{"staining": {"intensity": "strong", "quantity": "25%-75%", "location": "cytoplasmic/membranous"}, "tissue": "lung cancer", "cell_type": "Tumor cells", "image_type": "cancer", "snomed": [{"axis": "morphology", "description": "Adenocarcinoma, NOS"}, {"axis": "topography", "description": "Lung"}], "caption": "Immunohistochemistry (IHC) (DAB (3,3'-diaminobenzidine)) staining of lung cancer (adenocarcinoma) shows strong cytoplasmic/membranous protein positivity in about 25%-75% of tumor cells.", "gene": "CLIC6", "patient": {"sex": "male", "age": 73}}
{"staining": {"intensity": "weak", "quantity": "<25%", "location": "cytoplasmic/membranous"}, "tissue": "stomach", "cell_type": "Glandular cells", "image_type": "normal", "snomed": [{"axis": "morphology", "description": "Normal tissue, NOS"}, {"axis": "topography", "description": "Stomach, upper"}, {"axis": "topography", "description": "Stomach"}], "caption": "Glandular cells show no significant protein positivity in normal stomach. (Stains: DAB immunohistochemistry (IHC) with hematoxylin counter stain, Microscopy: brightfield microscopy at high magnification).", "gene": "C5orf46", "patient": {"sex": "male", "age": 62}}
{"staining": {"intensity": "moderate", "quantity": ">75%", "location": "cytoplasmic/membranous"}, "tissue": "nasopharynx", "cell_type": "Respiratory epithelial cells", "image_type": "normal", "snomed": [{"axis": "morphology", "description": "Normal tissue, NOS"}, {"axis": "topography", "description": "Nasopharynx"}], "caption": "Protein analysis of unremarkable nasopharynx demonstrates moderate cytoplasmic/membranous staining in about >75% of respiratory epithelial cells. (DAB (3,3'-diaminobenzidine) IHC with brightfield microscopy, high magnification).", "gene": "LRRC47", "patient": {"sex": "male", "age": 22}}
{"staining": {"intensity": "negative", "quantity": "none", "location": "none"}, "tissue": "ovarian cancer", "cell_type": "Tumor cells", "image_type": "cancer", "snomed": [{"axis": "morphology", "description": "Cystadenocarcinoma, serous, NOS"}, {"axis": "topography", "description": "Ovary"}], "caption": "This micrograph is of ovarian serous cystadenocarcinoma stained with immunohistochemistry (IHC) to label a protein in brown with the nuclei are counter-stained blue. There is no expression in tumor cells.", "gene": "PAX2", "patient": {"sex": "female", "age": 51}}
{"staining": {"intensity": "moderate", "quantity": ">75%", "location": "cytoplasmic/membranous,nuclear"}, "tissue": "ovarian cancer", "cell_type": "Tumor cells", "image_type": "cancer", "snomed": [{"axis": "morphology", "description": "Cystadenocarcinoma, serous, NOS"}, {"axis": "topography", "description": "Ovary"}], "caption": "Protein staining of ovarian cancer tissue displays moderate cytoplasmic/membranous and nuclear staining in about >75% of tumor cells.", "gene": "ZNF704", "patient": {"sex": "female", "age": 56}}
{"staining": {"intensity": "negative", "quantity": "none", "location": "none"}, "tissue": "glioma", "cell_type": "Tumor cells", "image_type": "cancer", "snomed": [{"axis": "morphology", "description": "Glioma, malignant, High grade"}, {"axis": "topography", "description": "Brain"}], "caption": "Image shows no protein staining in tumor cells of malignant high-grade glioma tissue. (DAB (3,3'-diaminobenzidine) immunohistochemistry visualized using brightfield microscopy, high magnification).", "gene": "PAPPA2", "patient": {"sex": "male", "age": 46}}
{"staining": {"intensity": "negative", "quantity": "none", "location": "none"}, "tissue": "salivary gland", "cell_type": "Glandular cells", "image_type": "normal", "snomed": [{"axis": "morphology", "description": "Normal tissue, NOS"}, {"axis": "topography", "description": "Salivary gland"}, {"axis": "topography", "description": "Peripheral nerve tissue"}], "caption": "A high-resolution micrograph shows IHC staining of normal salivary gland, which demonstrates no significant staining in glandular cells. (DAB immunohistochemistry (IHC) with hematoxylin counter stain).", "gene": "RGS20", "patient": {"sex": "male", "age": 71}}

- [Your task] Set down verbatim only the lines between the start of the data above and the line with "analysis of unremarkable", both boundaries included.

- [Solution for this problem]
{"staining": {"intensity": "strong", "quantity": "25%-75%", "location": "cytoplasmic/membranous"}, "tissue": "lung cancer", "cell_type": "Tumor cells", "image_type": "cancer", "snomed": [{"axis": "morphology", "description": "Adenocarcinoma, NOS"}, {"axis": "topography", "description": "Lung"}], "caption": "Immunohistochemistry (IHC) (DAB (3,3'-diaminobenzidine)) staining of lung cancer (adenocarcinoma) shows strong cytoplasmic/membranous protein positivity in about 25%-75% of tumor cells.", "gene": "CLIC6", "patient": {"sex": "male", "age": 73}}
{"staining": {"intensity": "weak", "quantity": "<25%", "location": "cytoplasmic/membranous"}, "tissue": "stomach", "cell_type": "Glandular cells", "image_type": "normal", "snomed": [{"axis": "morphology", "description": "Normal tissue, NOS"}, {"axis": "topography", "description": "Stomach, upper"}, {"axis": "topography", "description": "Stomach"}], "caption": "Glandular cells show no significant protein positivity in normal stomach. (Stains: DAB immunohistochemistry (IHC) with hematoxylin counter stain, Microscopy: brightfield microscopy at high magnification).", "gene": "C5orf46", "patient": {"sex": "male", "age": 62}}
{"staining": {"intensity": "moderate", "quantity": ">75%", "location": "cytoplasmic/membranous"}, "tissue": "nasopharynx", "cell_type": "Respiratory epithelial cells", "image_type": "normal", "snomed": [{"axis": "morphology", "description": "Normal tissue, NOS"}, {"axis": "topography", "description": "Nasopharynx"}], "caption": "Protein analysis of unremarkable nasopharynx demonstrates moderate cytoplasmic/membranous staining in about >75% of respiratory epithelial cells. (DAB (3,3'-diaminobenzidine) IHC with brightfield microscopy, high magnification).", "gene": "LRRC47", "patient": {"sex": "male", "age": 22}}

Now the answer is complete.